Embora o veto a grandes quantidades de fotocópias se mantenha em vigor, já se tramita nas comissões de educação e Cultura, e de Constituição e Justiça e de Cidadania, o Projeto de Lei 5046/05, que autoriza a reprodução de livros para uso exclusivo de estudantes universitários, sem fins comerciais. Esse processo acaba por retomar a questão de que essa espécie de "pirataria" do material literário e científico tem na verdade um cunho cultural que visa ampliar a educação, e não necessariamente lesá-la. A integrante da Academia Brasileira de Letras, Ana Maria Machado, (59), diz não ter muita evidência de possíveis cópias das suas obras, mas acredita que seja pelo fato do seu trabalho ter um caráter mais fictício e, também, mais recente, diferente do alvo de maior interesse que é o meio científico ou obras literárias mais clássicas. Mas ainda assim considera muito lamentável que o acesso à cultura seja tão limitado que ações como estas se façam presentes no meio "teoricamente" mais preocupado com o processo de desvalorização do autor.
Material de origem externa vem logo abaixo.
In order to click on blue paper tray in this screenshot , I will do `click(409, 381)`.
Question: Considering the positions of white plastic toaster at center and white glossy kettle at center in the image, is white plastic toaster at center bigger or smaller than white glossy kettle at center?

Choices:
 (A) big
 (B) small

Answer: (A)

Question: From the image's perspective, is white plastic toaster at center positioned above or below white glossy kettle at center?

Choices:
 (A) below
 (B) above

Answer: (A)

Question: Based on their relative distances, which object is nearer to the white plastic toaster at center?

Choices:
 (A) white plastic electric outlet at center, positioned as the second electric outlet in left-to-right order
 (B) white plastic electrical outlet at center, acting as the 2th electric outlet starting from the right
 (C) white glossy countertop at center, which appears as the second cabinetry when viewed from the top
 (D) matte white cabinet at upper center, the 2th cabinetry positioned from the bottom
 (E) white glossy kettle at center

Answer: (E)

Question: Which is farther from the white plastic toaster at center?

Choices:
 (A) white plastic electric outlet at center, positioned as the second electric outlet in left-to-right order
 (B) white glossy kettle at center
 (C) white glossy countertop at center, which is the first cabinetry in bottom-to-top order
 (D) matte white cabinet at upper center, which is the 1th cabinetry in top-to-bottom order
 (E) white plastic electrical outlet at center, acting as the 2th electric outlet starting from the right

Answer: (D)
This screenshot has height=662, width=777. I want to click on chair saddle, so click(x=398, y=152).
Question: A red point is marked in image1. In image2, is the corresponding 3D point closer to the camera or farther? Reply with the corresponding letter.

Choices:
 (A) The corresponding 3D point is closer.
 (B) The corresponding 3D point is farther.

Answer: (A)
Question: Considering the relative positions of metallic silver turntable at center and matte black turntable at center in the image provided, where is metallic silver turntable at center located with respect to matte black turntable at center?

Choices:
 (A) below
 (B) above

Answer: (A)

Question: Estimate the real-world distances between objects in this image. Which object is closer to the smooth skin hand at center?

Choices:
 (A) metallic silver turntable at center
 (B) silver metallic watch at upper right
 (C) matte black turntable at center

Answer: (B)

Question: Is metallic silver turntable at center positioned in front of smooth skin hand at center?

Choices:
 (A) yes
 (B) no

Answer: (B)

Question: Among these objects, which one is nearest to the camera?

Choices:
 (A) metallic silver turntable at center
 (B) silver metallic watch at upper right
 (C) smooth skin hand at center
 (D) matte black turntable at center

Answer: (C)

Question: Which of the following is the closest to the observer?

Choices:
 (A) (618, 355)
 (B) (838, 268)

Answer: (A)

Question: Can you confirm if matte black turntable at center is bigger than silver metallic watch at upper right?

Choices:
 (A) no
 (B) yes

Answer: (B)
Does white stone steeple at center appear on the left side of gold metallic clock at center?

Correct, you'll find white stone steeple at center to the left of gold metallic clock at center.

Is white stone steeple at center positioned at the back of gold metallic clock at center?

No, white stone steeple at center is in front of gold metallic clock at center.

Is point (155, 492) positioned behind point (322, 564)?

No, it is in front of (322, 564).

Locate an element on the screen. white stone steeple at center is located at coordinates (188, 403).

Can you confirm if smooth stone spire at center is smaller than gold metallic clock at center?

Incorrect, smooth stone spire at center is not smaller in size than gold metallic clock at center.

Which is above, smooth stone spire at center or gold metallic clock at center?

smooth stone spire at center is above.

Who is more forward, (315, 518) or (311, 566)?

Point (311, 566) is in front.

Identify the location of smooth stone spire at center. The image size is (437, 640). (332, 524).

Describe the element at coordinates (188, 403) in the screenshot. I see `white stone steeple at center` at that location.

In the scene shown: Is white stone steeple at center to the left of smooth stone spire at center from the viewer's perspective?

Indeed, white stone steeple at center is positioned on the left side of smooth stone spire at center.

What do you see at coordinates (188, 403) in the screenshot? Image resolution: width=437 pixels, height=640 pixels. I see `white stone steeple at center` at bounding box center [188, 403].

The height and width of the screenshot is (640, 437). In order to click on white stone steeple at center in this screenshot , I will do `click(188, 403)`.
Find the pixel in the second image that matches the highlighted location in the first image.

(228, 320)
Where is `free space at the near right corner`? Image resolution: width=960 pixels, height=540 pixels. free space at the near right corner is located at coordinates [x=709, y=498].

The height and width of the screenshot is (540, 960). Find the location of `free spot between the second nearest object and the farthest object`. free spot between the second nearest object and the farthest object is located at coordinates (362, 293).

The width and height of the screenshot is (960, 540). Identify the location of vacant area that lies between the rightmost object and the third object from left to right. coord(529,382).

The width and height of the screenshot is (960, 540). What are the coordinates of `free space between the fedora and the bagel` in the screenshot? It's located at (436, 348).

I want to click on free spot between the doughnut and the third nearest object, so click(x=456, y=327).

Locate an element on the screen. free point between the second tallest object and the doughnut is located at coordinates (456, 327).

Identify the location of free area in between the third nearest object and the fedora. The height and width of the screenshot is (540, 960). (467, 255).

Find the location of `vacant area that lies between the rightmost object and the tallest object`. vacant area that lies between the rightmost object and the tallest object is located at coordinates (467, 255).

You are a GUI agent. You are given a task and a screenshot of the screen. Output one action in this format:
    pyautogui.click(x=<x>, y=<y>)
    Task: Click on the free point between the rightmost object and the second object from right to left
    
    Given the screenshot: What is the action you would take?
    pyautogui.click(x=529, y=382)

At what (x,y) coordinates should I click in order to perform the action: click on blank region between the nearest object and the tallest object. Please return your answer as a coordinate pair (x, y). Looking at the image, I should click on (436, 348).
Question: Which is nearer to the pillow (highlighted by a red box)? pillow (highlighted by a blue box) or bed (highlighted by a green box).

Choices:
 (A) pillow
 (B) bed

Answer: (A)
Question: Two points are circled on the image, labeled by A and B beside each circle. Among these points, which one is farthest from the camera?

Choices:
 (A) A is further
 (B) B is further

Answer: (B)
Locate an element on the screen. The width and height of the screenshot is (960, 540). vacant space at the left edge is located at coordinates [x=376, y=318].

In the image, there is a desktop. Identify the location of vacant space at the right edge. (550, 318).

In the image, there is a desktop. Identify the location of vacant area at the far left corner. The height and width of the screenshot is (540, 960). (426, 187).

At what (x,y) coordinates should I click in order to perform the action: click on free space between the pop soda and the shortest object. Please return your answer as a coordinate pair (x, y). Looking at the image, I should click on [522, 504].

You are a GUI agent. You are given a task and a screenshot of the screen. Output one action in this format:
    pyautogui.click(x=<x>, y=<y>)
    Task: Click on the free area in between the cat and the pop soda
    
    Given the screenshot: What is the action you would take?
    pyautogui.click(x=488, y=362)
Já a diretora da escola Monteiro Lobato-CEMS, Maria Helena Dadalto, diz estar de extremo acordo com a constituição, fazendo questão de frisar para os alunos a importância de ter o material didático a ser usado no ano letivo. "Aqui, as cópias feitas na nossa Xérox são limitadas ao número restrito de páginas por livros, e geralmente o tipo de xérox que fazemos são de textos, provas, artigos ou listas de exercícios desenvolvidas pelos próprios professores da instituição. Essa questão do direito autoral tem que ser levado muito a sério num ambiente escolar, porque além de ser ilegal e sujeito a processos jurídicos é um ponto contra a nossa meta, que é justamente , a de dar valor à educação."

Bom, enquanto a classe de produção literário-científica discute esse impasse, alguns de seus membros têm as suas obras disponibilizadas na internet com livre acesso através de uma autorização prévia que permite a impressão das mesmas pelos internautas. Fica então a questão a cópia de material didático imprescindível ao ambiente educacional é atentado ou elemento difusor da cultura no país?